Birth of Omni began in the dark. Five years ago, when Nate Kinsella began writing his fifth album under the name Birthmark, his world, like that of so many others, felt upside down. This was early 2018, a year into the Trump presidency and amid the ubiquitous American fever of mass shootings and racist violence. Just months earlier, the dawning revelations of the MeToo movement had jolted him, ending his naivete and giving him insight into how the women in his life often saw the men in theirs. Nearing 40, he was finally a father, too, with a newborn daughter and another on the way. Into what kind of world, he sensibly wondered, was he bringing these kids? Early songs wallowed in this anxious question, the dim start of what he thought might be a not-especially-uplifting EP.
But five years later, Birth of Omni is a kaleidoscopic wonder of sound and sentiment, asking the same question Kinsella first posed for himself but arriving at a surprising answer—maybe a better world, in fact, if only we can all be a little more open. Opportunities to grieve and fret overflowed, he reckoned, but he also wanted to celebrate the possibility of change, the joy of wonder, the essence of being. The result is the most dazzling and dynamic album of his storied career, with heavy beats and heavenly harps, cascading harmonies and quiet hymns, brutal noise and blissful arpeggios woven into 10 songs that capture the highs and lows, the vexations and victories of marriage, parenthood, and life itself.

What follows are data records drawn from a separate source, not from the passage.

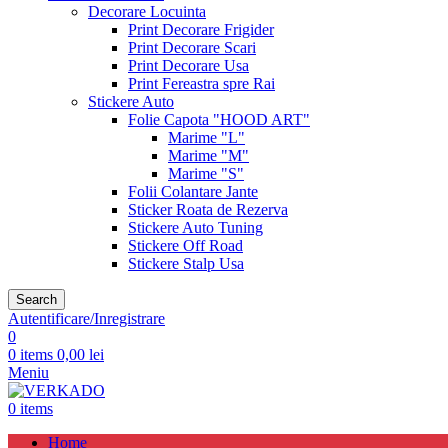
Decorare Locuinta
Print Decorare Frigider
Print Decorare Scari
Print Decorare Usa
Print Fereastra spre Rai
Stickere Auto
Folie Capota "HOOD ART"
Marime "L"
Marime "M"
Marime "S"
Folii Colantare Jante
Sticker Roata de Rezerva
Stickere Auto Tuning
Stickere Off Road
Stickere Stalp Usa
Search
Autentificare/Inregistrare
0
0
items
0,00
lei
Meniu
0
items
Home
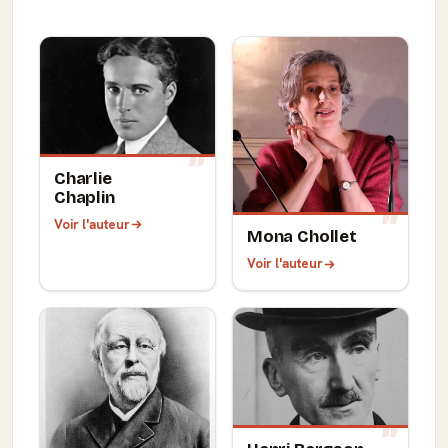
Charlie
Chaplin
Voir l'auteur
Mona Chollet
Voir l'auteur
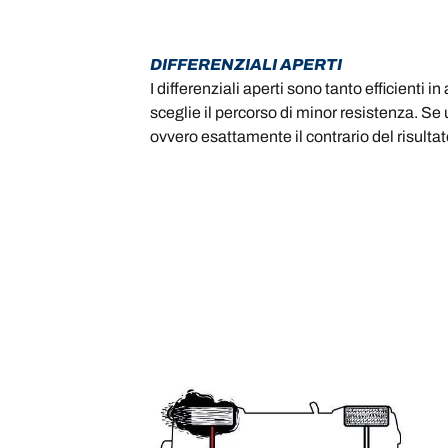
DIFFERENZIALI APERTI
I differenziali aperti sono tanto efficienti 
sceglie il percorso di minor resistenza. Se 
ovvero esattamente il contrario del risult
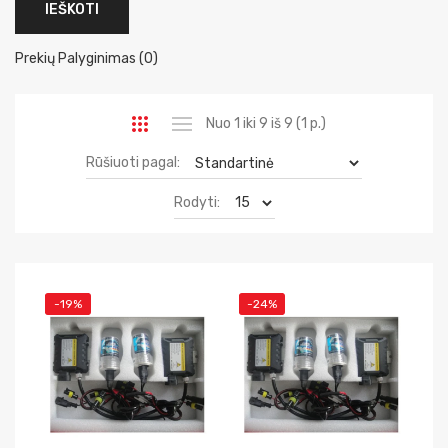
Prekių Palyginimas (0)
Nuo 1 iki 9 iš 9 (1 p.)
Rūšiuoti pagal:
Rodyti:
-19%
-24%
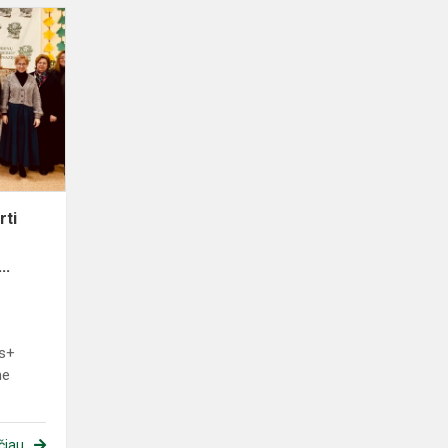
Ilgalaikiai
mokytojams
skirti
pilietiškumo
mokymai
„Pagrind...
rti
..
us+
me
čiau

The sequence of upending events that yielded those first sketches didn’t end, of course. But when the pandemic began two years into work on Birth of Omni, Kinsella took its suspension of reality as an invitation to forget his own rules. He warped his voice with software until he questioned if it was still his, fluttering as it did through electric fractals or stretched until it seemed to trickle with sweat. And in a series of residencies in isolated cabins and the New York City art space Pioneer Works, he dove in and out of genres like never before, fusing ASMR readings and sampled voicemails to mutated disco and cherubic pop and orchestral emoting. A panoply of guests and friends—Arone Dyer, Greg Fox, Jeff Tobias, Richmond’s Spacebomb crew, among many others—helped him reach these unexpected syntheses.
Vulnerability and self-reckoning is the point of Birth of Omni, to make yourself and hopefully your kids and maybe even the world a little better by being honest about and open with yourself. Kinsella wrote, recorded, produced, mixed, and mastered this album alone, because these are notes to self, personal reminders of how he wants to exist moving forward. Birth of Omni began in the dark, but it exists now in the full light of an essential reality: Our roles change, as do we. There’s hope in knowing there’s still somewhere else to go.